Your assignment >> Which lines below contain "engineering"? Copy every one of them.

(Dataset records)

* * *

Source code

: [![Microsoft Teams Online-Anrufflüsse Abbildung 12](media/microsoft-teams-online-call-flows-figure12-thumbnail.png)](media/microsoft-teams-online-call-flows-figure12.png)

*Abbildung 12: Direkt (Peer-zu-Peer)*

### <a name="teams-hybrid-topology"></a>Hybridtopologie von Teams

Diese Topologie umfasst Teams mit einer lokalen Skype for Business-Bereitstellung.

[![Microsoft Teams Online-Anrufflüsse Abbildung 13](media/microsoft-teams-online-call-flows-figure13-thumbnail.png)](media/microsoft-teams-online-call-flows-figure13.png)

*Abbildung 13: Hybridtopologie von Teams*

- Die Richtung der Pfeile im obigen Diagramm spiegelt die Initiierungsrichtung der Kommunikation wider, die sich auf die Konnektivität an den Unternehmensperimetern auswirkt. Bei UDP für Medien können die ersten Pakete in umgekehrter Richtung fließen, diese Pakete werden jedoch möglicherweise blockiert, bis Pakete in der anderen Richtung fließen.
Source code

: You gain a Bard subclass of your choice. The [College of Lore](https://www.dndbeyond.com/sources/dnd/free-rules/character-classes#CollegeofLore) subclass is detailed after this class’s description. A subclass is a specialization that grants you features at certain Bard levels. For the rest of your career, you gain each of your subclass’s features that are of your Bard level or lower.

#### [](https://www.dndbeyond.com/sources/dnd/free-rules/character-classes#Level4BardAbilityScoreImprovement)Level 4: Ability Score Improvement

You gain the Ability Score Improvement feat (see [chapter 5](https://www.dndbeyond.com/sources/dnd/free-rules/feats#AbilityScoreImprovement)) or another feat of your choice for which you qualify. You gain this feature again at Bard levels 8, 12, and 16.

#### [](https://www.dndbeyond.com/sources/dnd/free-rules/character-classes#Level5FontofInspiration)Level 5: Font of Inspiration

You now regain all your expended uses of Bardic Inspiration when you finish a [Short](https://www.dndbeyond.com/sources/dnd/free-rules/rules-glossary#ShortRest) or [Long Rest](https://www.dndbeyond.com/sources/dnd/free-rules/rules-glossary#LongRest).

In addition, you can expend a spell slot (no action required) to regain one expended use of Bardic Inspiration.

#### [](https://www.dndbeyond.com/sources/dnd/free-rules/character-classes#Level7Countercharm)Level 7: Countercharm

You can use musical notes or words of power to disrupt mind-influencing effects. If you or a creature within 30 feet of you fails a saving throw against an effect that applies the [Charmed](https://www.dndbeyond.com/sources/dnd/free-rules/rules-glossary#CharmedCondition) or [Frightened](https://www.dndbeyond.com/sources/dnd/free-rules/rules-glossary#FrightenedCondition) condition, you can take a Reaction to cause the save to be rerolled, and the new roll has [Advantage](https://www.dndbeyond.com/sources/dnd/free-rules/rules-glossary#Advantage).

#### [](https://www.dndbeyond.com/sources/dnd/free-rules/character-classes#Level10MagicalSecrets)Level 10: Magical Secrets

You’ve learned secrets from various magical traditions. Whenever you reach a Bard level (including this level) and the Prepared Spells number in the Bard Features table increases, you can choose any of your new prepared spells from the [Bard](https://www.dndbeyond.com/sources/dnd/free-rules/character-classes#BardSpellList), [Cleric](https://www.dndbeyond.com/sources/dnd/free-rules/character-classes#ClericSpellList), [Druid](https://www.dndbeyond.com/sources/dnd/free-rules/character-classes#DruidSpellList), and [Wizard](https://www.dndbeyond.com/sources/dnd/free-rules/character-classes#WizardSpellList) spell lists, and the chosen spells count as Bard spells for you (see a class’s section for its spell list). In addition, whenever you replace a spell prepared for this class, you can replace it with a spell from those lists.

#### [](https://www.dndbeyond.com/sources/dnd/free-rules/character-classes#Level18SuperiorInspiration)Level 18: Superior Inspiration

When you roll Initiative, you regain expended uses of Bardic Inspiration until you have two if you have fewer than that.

* * *

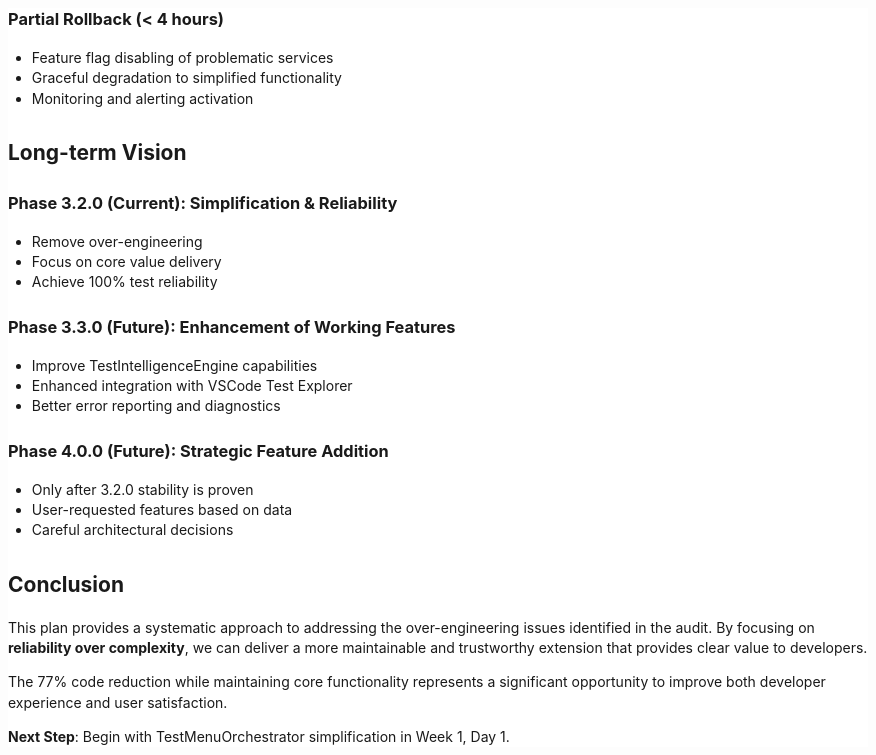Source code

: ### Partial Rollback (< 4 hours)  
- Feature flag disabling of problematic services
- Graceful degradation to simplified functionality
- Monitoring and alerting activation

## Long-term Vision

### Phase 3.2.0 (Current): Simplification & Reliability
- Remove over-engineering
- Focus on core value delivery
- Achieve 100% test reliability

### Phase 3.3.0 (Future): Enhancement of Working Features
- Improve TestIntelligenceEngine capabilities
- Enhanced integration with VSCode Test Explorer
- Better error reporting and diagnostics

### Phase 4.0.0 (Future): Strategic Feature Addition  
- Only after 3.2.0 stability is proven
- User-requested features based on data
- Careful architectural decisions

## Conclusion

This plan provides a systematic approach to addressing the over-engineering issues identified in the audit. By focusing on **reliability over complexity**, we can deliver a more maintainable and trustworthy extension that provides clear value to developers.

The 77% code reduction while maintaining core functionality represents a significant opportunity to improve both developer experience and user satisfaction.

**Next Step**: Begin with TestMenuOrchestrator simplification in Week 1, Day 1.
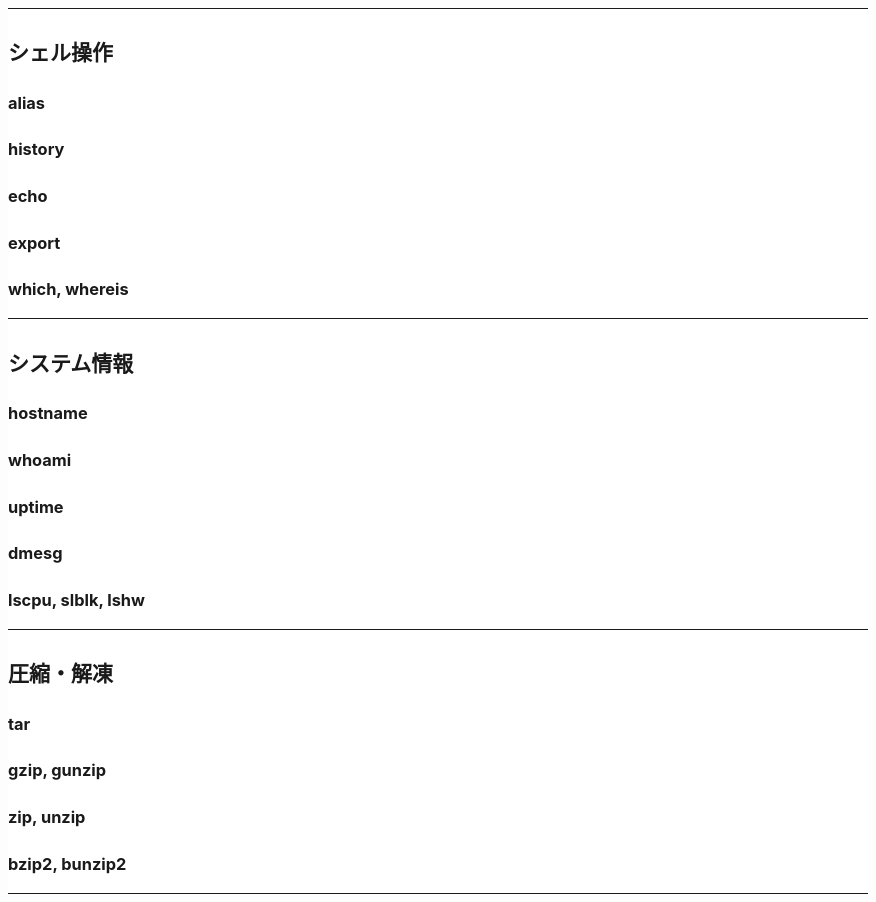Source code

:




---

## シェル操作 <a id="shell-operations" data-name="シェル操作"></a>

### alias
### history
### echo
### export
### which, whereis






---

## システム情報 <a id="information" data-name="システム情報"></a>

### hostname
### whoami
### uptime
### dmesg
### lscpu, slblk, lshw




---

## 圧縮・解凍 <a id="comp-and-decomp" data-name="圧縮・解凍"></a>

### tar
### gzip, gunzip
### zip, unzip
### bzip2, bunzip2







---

* * *

Expected answer >>
- Remove over-engineering
This plan provides a systematic approach to addressing the over-engineering issues identified in the audit. By focusing on **reliability over complexity**, we can deliver a more maintainable and trustworthy extension that provides clear value to developers.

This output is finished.